Rodolfo Ceballos (rroh-DOHL-foh), Jaime's father and Asunción's brother. Portly, weak, and self-indulgent, he is discouraged by his mother from studying law, stands idly by as the family hacienda is confiscated during the Revolution, and ends up routinely running the family haberdashery. Rodolfo marries beneath his class and then capitulates to the Balcárcels' demand that his wife leave the home because she does not fit in with Guanajuato high society. He cedes the Ceballos homestead to Jorge and Asunción and lives like a guest in his own house, having little contact with Jaime. He reaches out to his son shortly before his premature death but is met with indifference by the boy, who blames him for the banishment of his mother.
Adelina López de Ceballos (ah-deh-LEE-nah), Jaime's mother, who is forced to leave her husband's home before her son is born and then to give up the boy to the Balcárcels. Adelina's lower-middle-class background has made her seem vulgar even amid the mediocrity of the provincial gentry. After her separation from Rodolfo, who does not support her, she grows even thinner than she normally was and slips into the lower depths of a town near Guanajuato. It is there that Jaime sees her in a working-class bar she frequents, preaching morality to her prostitute acquaintances.
Juan Manuel Lorenzo, Jaime's schoolmate and best friend, an intelligent boy of full-blooded Indian peasant background studying in the Guanajuato school on a federal scholarship.

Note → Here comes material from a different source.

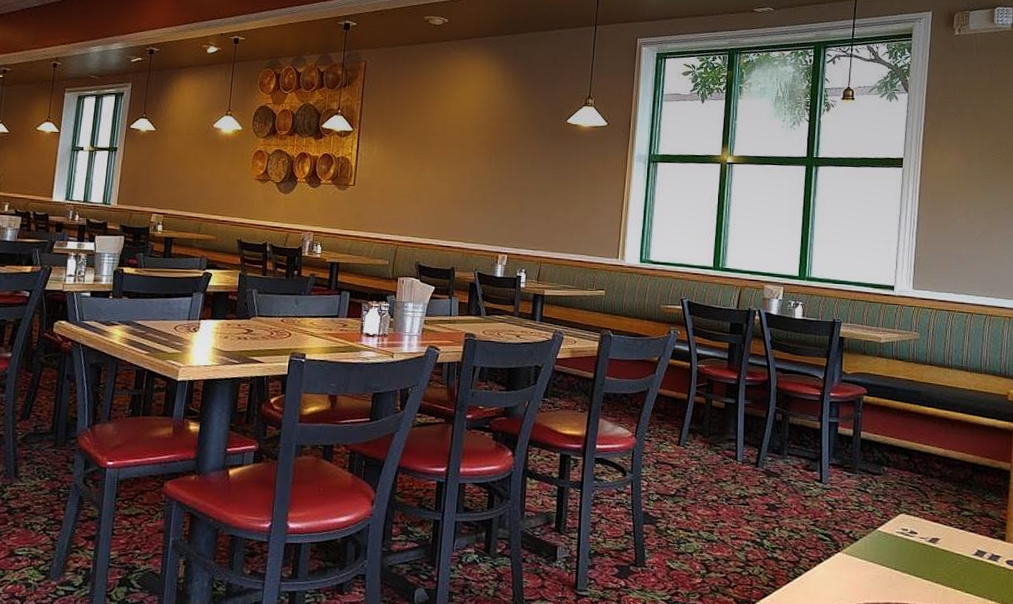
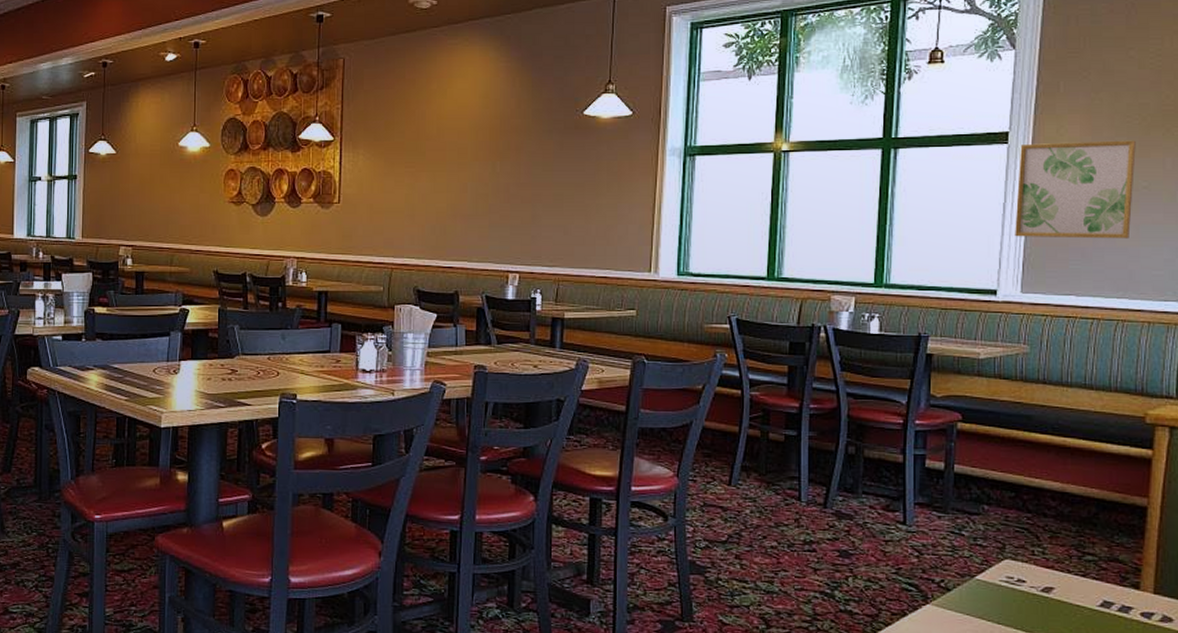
wall art: none [908,168,998,249] -> present [1015,140,1136,239]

Juan Manuel encourages Jaime to read and to think about and discuss ideas and social issues. He is more perceptive about Jaime's situation than Jaime himself. Mexico's stratified society pulls the two boys apart at the end of their adolescence, when Juan Manuel goes off to Mexico City to take a job with the railroad and Jaime prepares to study law.
Ezequiel Zuno (eh-SEH-kee-ehl SEW-noh), a fugitive activist miner who takes refuge in the stable of the Balcárcel/Ceballos house, on one of the many days when Jaime has gone there to be alone with his thoughts. Jaime is inspired by Ezequiel's courage and conviction and gives him food and shelter, but the fugitive is discovered by Jorge Balcárcel and led away by soldiers as Jaime, powerless, shouts out to the miner that he did not betray him.
Father Obregón (oh-breh-GOHN), the priest who prepared Jaime for his First Communion and who sincerely tries to counsel him in the crisis of his late adolescence. By pointing out the pridefulness of Jaime's religious feeling, however, and his inability to love others, including his mother, the priest helps to precipitate the boy's turn to conformity.